'Economic development'

Citizens Bank headquarters, between two rivers in downtown Providence.

High Street Bank, founded in 1828, a precursor of Citizens Bank, in an 1898 photo. High Street established Citizens Savings Bank in 1871.

Adapted from Robert Whitcomb’s “Digital Diary’’ in GoLocal.24.com

Companies and their senior executives will always try to play states off against other in order to boost profits and thus executive compensation via friendlier tax and regulatory policies. So it is with Providence-based Citizens Bank’s apparently successful drive to get Rhode Island to give it a new tax break like the one that Massachusetts is giving to banks there. Citizens is the 14th biggest banking institution in the United States.

This involves jettisoning the current system, which bases a financial institution’s state taxes on the value of its property, payroll and sales, and letting Citizens, et al., use only sales to calculate their state corporate-income tax. This would give Citizens an effective $7.5 million tax cut.

Would Citizens move its headquarters (and perhaps some other operations, too) out of state,  say to the Boston area, without the break? Maybe eventually, which would be a disaster for Rhode Island.

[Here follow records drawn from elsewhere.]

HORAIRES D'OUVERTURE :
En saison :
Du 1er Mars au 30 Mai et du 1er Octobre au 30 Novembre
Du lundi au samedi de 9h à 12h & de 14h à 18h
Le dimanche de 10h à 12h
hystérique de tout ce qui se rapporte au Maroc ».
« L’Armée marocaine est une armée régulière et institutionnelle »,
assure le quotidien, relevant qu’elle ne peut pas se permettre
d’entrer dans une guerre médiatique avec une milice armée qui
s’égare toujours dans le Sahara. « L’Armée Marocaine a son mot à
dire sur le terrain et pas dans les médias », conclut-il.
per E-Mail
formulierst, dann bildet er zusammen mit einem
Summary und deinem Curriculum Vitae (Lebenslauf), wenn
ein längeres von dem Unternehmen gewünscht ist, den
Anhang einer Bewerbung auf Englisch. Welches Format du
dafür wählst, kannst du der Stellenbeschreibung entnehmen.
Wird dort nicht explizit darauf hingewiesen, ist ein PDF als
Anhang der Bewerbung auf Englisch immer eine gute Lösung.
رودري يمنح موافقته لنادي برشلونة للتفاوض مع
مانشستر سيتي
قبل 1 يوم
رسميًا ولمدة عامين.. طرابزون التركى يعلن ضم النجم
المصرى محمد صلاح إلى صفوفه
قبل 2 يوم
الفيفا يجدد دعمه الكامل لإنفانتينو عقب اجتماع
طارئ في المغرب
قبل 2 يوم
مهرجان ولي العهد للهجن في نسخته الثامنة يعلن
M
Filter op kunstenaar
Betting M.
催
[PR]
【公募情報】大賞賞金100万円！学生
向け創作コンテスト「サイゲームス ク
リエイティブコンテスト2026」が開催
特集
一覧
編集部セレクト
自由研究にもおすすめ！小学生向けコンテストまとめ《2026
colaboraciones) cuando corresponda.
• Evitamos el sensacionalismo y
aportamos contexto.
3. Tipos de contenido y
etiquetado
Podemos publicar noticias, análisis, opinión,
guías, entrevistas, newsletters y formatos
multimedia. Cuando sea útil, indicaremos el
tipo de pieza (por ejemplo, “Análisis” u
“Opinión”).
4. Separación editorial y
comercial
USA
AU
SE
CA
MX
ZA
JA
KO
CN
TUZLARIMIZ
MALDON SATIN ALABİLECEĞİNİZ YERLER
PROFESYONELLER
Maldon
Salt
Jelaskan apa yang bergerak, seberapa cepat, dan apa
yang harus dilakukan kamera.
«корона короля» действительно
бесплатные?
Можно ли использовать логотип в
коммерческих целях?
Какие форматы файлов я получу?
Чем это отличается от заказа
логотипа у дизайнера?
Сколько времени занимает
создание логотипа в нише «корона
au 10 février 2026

The painful fact is that Rhode Island must try to be competitive with its much bigger and richer neighbor and so is at the mercy of what Bay State policymakers decide in economic matters.

Much of what constitutes states’ economic-development policies is simply paying big companies to stay.

I increasingly believe that corporate-income taxes should be abolished and the loss of money to be offset by higher personal-income taxes. In the end, people, not some inorganic entity called a business, pay taxes, and the effort to avoid corporate taxes leads to what is in effect bribery of public officials through campaign contributions, etc.